WHAT IS REQUIRED — How many lines in these records hold the string "στην"? Reply with the number alone.

EXERCISE DATA —
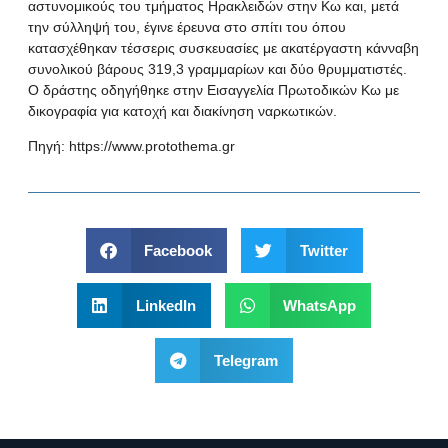
αστυνομικούς του τμήματος Ηρακλειδών στην Κω και, μετά
την σύλληψή του, έγινε έρευνα στο σπίτι του όπου
κατασχέθηκαν τέσσερις συσκευασίες με ακατέργαστη κάνναβη
συνολικού βάρους 319,3 γραμμαρίων και δύο θρυμματιστές.
Ο δράστης οδηγήθηκε στην Εισαγγελία Πρωτοδικών Κω με
δικογραφία για κατοχή και διακίνηση ναρκωτικών.
Πηγή:
https://www.protothema.gr
Facebook
Twitter
LinkedIn
WhatsApp
Telegram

EXERCISE RESULT — 2